Handbook of Research on Public Information Technology
User-centered design focuses on constructing a user experience and environment with physical and virtual affordances that are manipulable, controllable, customizable, and adaptable from the essential perspective of the conceptual model of the user. This means both (a) the user’s own internal metamodel of their own goal-directed processes, activities, and contextual (i.e., sociopsychological and physical) environment, and (b) the designer’s representational model of the user-activity-environmental experience, with the former driving and superceding the latter in the design solution. Thus, the conceptual model of the user becomes the superordinate principle guiding the design process.
Published in Chapter:
Human-Factors Design for Public Information Technology
Vincent E. Lasnik (Independent Knowledge Architect, USA)
Copyright: © 2008 |Pages: 12
DOI: 10.4018/978-1-59904-857-4.ch059
Abstract
This chapter examines the realm of human-factors design for public information technology in the rapidly evolving postmodern knowledge age of the 21st century, with special focus on how new research and development into human cognition, perception, and performance capabilities is changing the design function for IT systems and products.
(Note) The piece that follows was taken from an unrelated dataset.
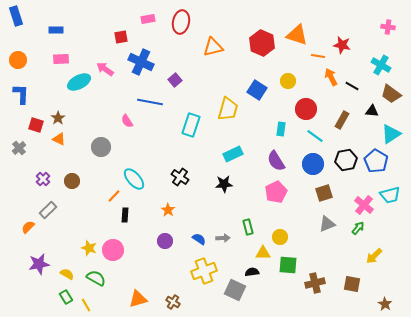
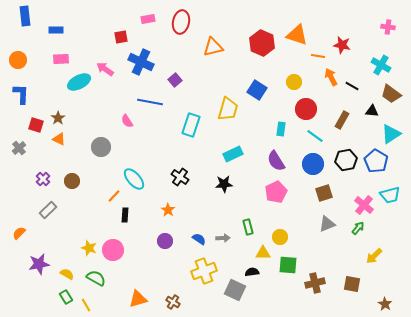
blue rectangle at (16, 16): moved 9 px right; rotated 12 degrees clockwise
yellow circle at (288, 81): moved 6 px right, 1 px down
orange semicircle at (28, 227): moved 9 px left, 6 px down
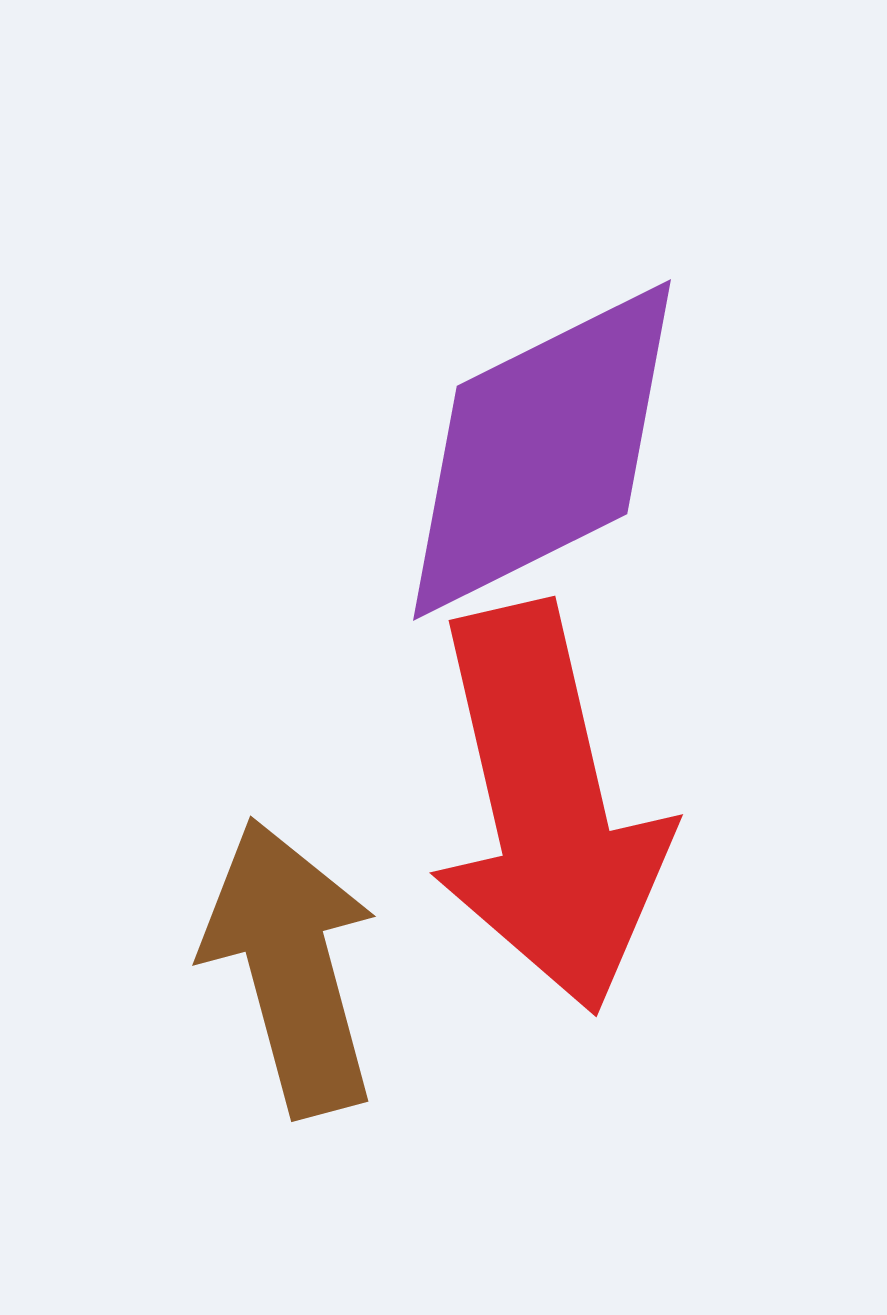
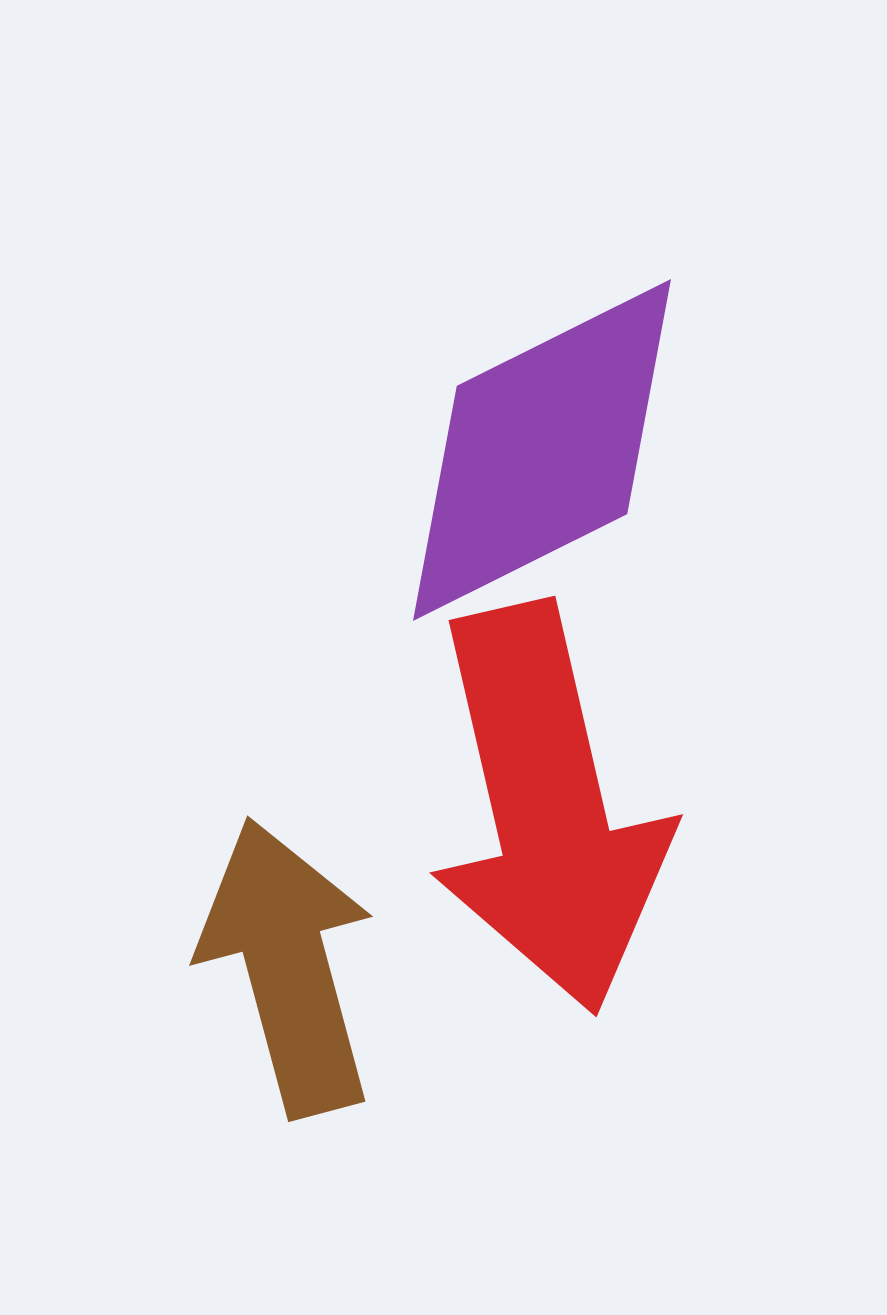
brown arrow: moved 3 px left
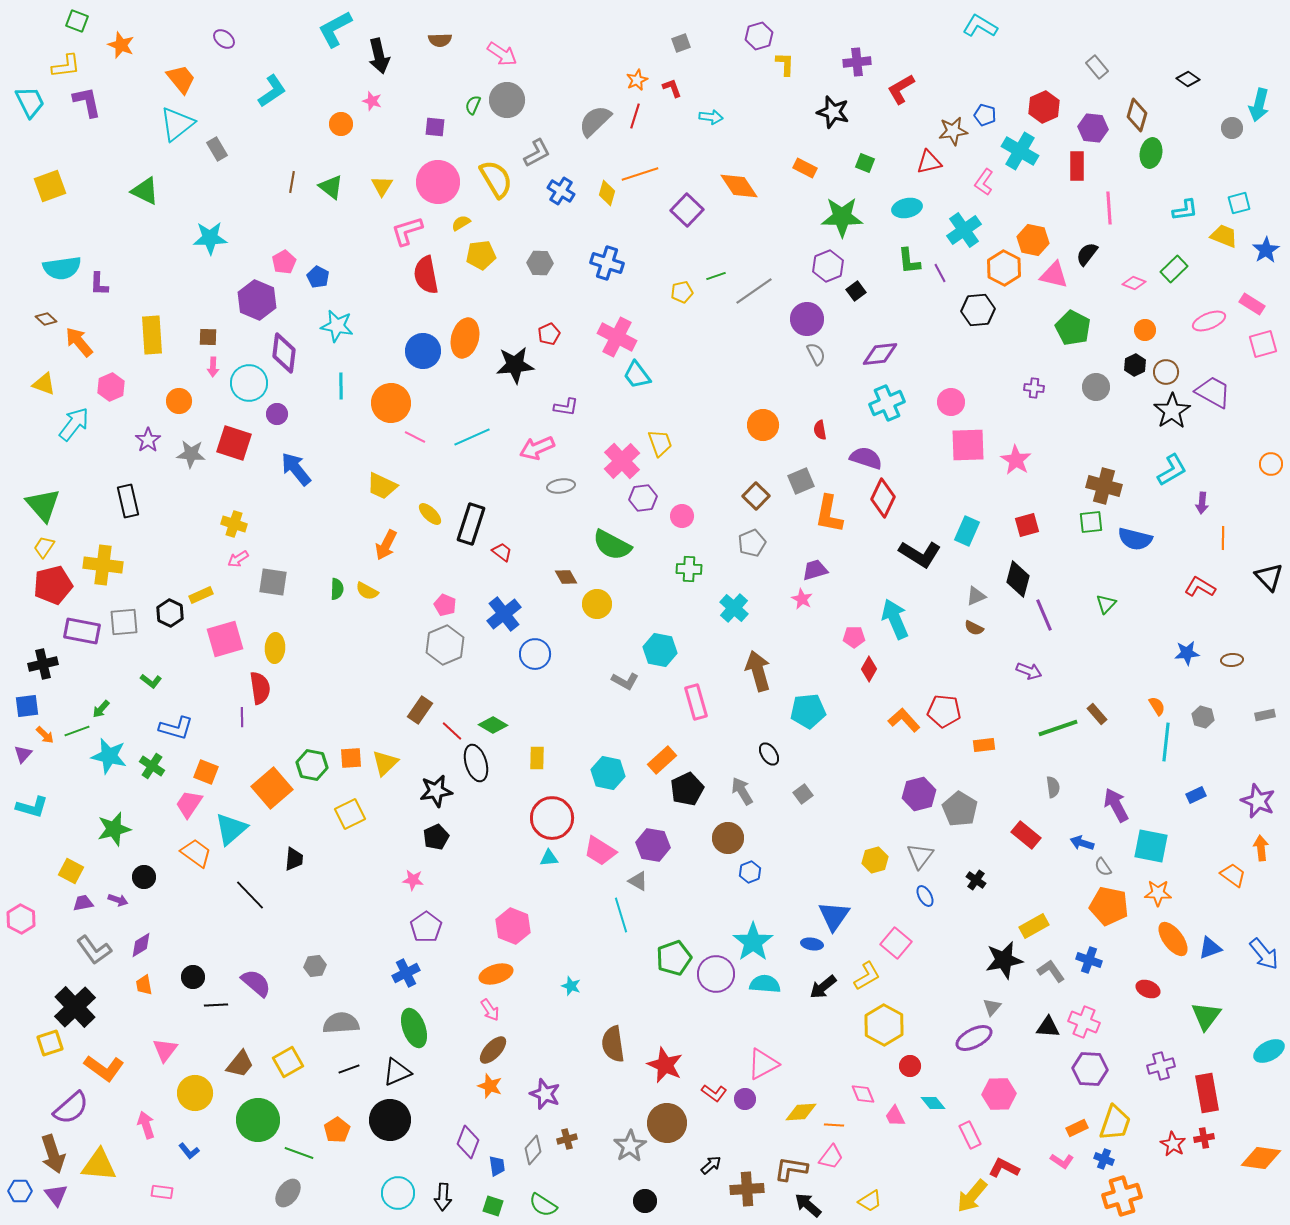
Many “one size fits all” IT designs are neither adaptive nor adaptable—promulgating a top-down technological imperialism penetrating every aspect of their use. The communication, collaboration, and interaction infrastructure of IT organizations thus remains acutely challenged with enduring problems of usability, learnability, accessibility, and adaptability. As the function and form of products undergo increasingly rigorous scrutiny, one important design goal is emerging as a paramount priority: improving the usability of products, tools, and systems for all stakeholders across the enterprise. It is therefore important to briefly describe emerging human-factor design knowledge and practices applicable to organizations that invent, incubate, innovate, prototype, and drive the creation and application of public IT. The findings here suggest the most effective strategies to manage and augment user-centered design (UCD) endeavors across a wide array of public IT products and organizations.